If you suspect your mother already knows, and, if she lives next door to you, I cannot imagine she does not know, then I'd sit down and have a chat with her over a cup of coffee. I think she'd rather be told by you, than to find out from somebody else. And, how do you think she would feel if she finds out everyone else knows but her. If I were a mother I'd been a little disappointed in my son.

Teresa
06-06-2015, 01:23 PM
Natasha,
I'm posed with a very similar problem, my mother is a very active and alert lady for 86. She still has two jobs, one helping in a charity shop and the other in the local Art Centre, where she either serves refreshments or ushers the audience to their seats in the small cinema. There's the rub, I want to go and see the New Girlfriend film showing over the next weekend, I'm not expecting my wife to go so if my mother happens to see me I may have to explain why I'm going to see a film about a crossdresser by myself !
I've had separate discussions with my family members about telling my mother and all agree that it would serve no useful purpose in telling my mother at her age, it's not going to achieve anything and may upset her. She did say something amusing some time ago , while working in the charity she commented on the men who come in to buy women's clothes sometimes asking if they may try things on . My wife ask what she thought of it and she replied that it was none of her business if that's what they want to do, I knew she would have on open attitude to it but I don't think she has any idea that I'm a CDer.

Tammy Lynn Tx
06-06-2015, 03:18 PM
As someone said in an earlier post..... if you have ever worn your mothers clothes, she knows. My mom actually caught me once and gave me explicit orders on what clothes NOT to wear and to make sure no one else ever knew as my brothers and step father would probably have beaten me to death. we didn't talk about it in depth until years later.

Pat
06-06-2015, 04:02 PM
There's the rub, I want to go and see the New Girlfriend film showing over the next weekend, I'm not expecting my wife to go so if my mother happens to see me I may have to explain why I'm going to see a film about a crossdresser by myself !

You can't just say because you saw the trailer / read a review and it looked like a good movie?

CONSUELO
06-06-2015, 04:20 PM
I'm not sure what would be best for you but perhaps telling her would open things up. You live so close that keeping it a complete secret would be a tremendous burden. I was struck by something that Caitlyn Jenner said in her Vanity Fair interview. She felt she was living a "lie" in that she was not being what she felt she wanted to be in life. We all do this to a greater or lesser degree but it is a burden and for you and one day she will see you and perhaps accidental discovery would be harder for her than your telling her.

Maxi
06-06-2015, 05:08 PM
If ever asked about it, explain, It's very educational. It has really opened your eyes as to how much work it takes a female to try to be what men expect. It helps you relate to them. And how you have learned, "Men are pigs", for expecting so much of women. Also how much work they have had to do, just to look like they do.
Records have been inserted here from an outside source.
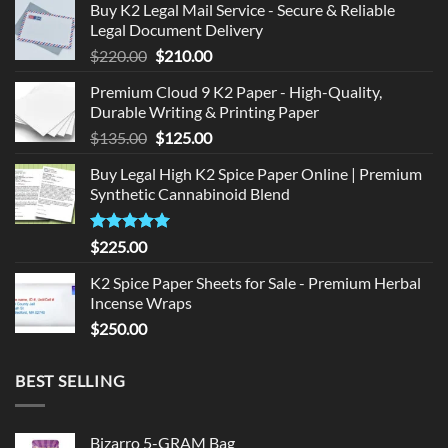
Buy K2 Legal Mail Service - Secure & Reliable
Legal Document Delivery
Original
Current
$
220.00
$
210.00
price
price
Premium Cloud 9 K2 Paper - High-Quality,
was:
is:
Durable Writing & Printing Paper
$220.00.
$210.00.
Original
Current
$
135.00
$
125.00
price
price
Buy Legal High K2 Spice Paper Online | Premium
was:
is:
Synthetic Cannabinoid Blend
$135.00.
$125.00.
Rated
5.00
$
225.00
out of 5
K2 Spice Paper Sheets for Sale - Premium Herbal
Incense Wraps
$
250.00
BEST SELLING
Bizarro 5-GRAM Bag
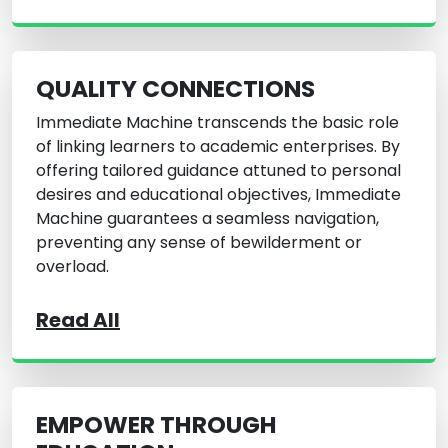
QUALITY CONNECTIONS
Immediate Machine transcends the basic role
of linking learners to academic enterprises. By
offering tailored guidance attuned to personal
desires and educational objectives, Immediate
Machine guarantees a seamless navigation,
preventing any sense of bewilderment or
overload.
Read All
EMPOWER THROUGH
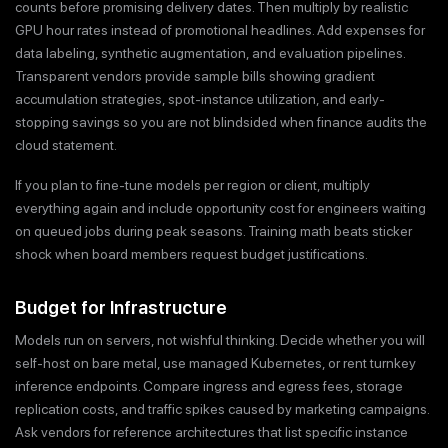
counts before promising delivery dates. Then multiply by realistic
GPU hour rates instead of promotional headlines. Add expenses for
data labeling, synthetic augmentation, and evaluation pipelines.
Transparent vendors provide sample bills showing gradient
accumulation strategies, spot-instance utilization, and early-
stopping savings so you are not blindsided when finance audits the
cloud statement.
If you plan to fine-tune models per region or client, multiply
everything again and include opportunity cost for engineers waiting
on queued jobs during peak seasons. Training math beats sticker
shock when board members request budget justifications.
Budget for Infrastructure
Models run on servers, not wishful thinking. Decide whether you will
self-host on bare metal, use managed Kubernetes, or rent turnkey
inference endpoints. Compare ingress and egress fees, storage
replication costs, and traffic spikes caused by marketing campaigns.
Ask vendors for reference architectures that list specific instance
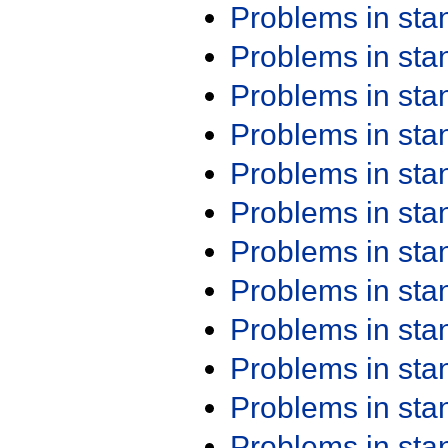
Problems in st
Problems in st
Problems in st
Problems in st
Problems in st
Problems in st
Problems in st
Problems in st
Problems in st
Problems in st
Problems in st
Problems in st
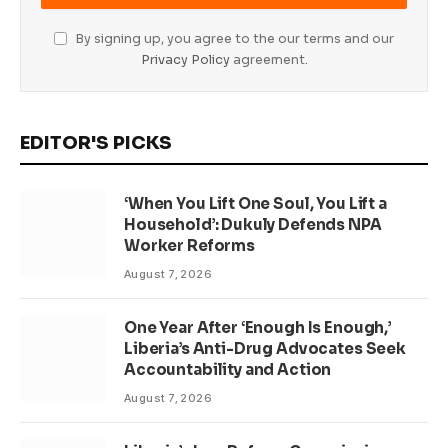
By signing up, you agree to the our terms and our
Privacy Policy
agreement.
EDITOR'S PICKS
‘When You Lift One Soul, You Lift a
Household’: Dukuly Defends NPA
Worker Reforms
August 7, 2026
One Year After ‘Enough Is Enough,’
Liberia’s Anti-Drug Advocates Seek
Accountability and Action
August 7, 2026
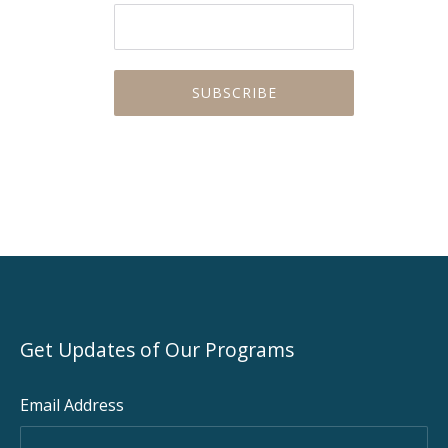
Get Updates of Our Programs
Email Address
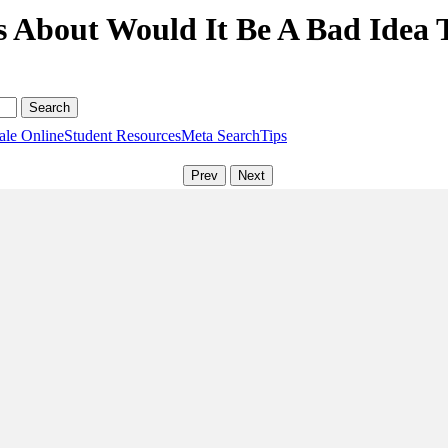
s About Would It Be A Bad Idea 
ale Online
Student Resources
Meta Search
Tips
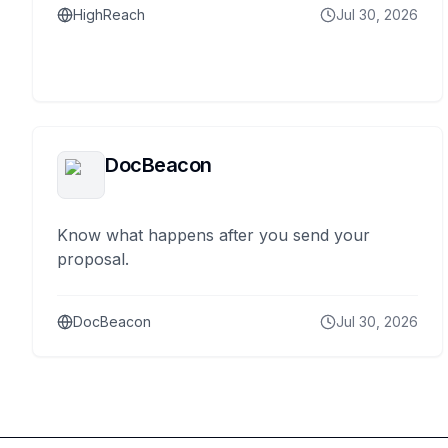
HighReach
Jul 30, 2026
DocBeacon
Know what happens after you send your
proposal.
DocBeacon
Jul 30, 2026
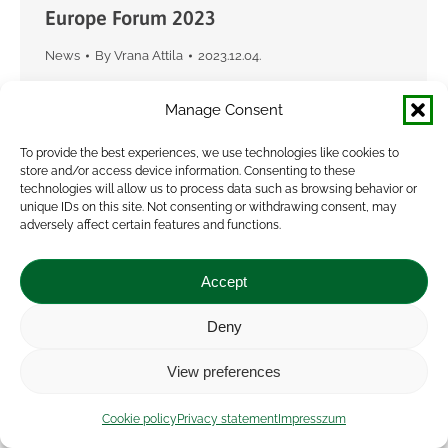
Europe Forum 2023
News
By
Vrana Attila
2023.12.04.
Between 16 and 18 November 2023, the
Manage Consent
Agroecology Europe Forum 2023 was held in
Gyöngyös, Hungary. The international
To provide the best experiences, we use technologies like cookies to
store and/or access device information. Consenting to these
conference was attended by about 300
technologies will allow us to process data such as browsing behavior or
farmers, researchers, representatives of NGOs,
unique IDs on this site. Not consenting or withdrawing consent, may
adversely affect certain features and functions.
project…
Accept
Deny
View preferences
Cookie policy
Privacy statement
Impresszum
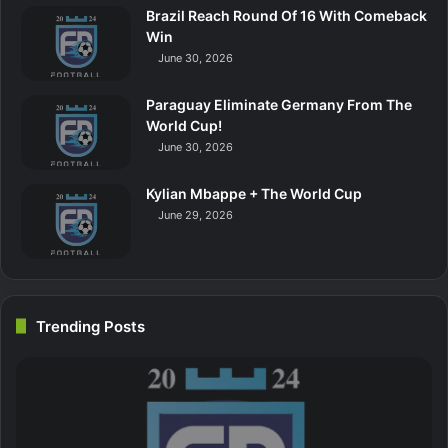
Brazil Reach Round Of 16 With Comeback
Win
June 30, 2026
Paraguay Eliminate Germany From The
World Cup!
June 30, 2026
Kylian Mbappe + The World Cup
June 29, 2026
Trending Posts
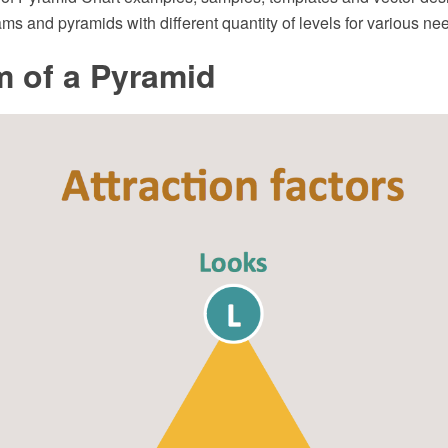
ams and pyramids with different quantity of levels for various ne
m of a Pyramid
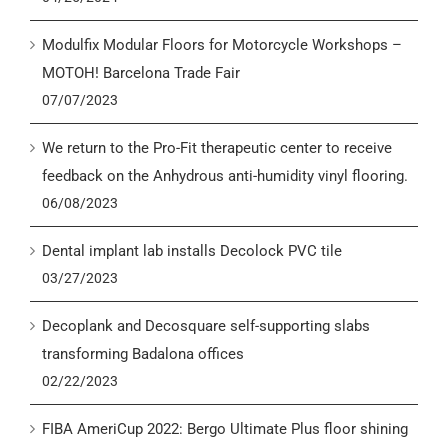
Modulfix Modular Floors for Motorcycle Workshops –
MOTOH! Barcelona Trade Fair
07/07/2023
We return to the Pro-Fit therapeutic center to receive
feedback on the Anhydrous anti-humidity vinyl flooring.
06/08/2023
Dental implant lab installs Decolock PVC tile
03/27/2023
Decoplank and Decosquare self-supporting slabs
transforming Badalona offices
02/22/2023
FIBA AmeriCup 2022: Bergo Ultimate Plus floor shining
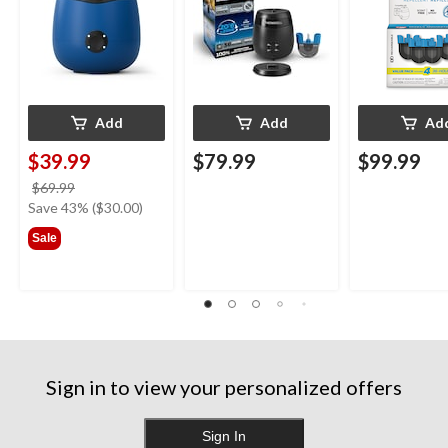
Blue
Add
Add
Ad
$39.99
$79.99
$99.99
price
$69.99
was
Save 43% ($30.00)
$69.99
Sale
Sign in to view your personalized offers
Sign In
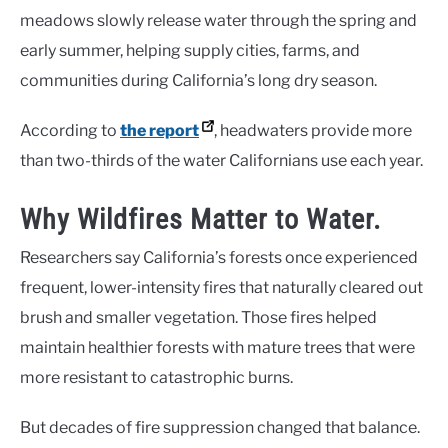
meadows slowly release water through the spring and
early summer, helping supply cities, farms, and
communities during California’s long dry season.
According to
the report
, headwaters provide more
than two-thirds of the water Californians use each year.
Why Wildfires Matter to Water.
Researchers say California’s forests once experienced
frequent, lower-intensity fires that naturally cleared out
brush and smaller vegetation. Those fires helped
maintain healthier forests with mature trees that were
more resistant to catastrophic burns.
But decades of fire suppression changed that balance.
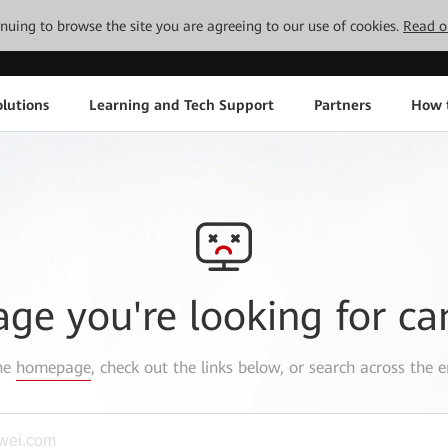
tinuing to browse the site you are agreeing to our use of cookies.
Read o
lutions
Learning and Tech Support
Partners
How 
age you're looking for ca
the
homepage
, check out the links below, or search across the e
That's how I explained it to my sister, who said she is happy I have I have finally learned why women feel like they do toward men.

2B Natasha
06-07-2015, 01:06 PM
Thanks for all your input. I'm still not sure what I am going to do in the long run. I think it would be best to tell her, just to get it out of the way. It would make my life a little easier I suppose.

anyway. Something for me to think about.

Cheers

Sharon B.
06-07-2015, 01:59 PM
When I was getting a divorce twenty plus years ago my ex made it a point to call my side of the family up and tell them about my cross-dressing. My side never did asked me one way or another about it. To this day I haven't said nothing about it either.

DonnaT
06-09-2015, 03:26 PM
I think so, because at some point, someone on your wife's side of the family will mention it in your mother's presence. It would be best if she was prepared, properly by you.

If she asks why you are telling, it's because of your wife telling your secret to others.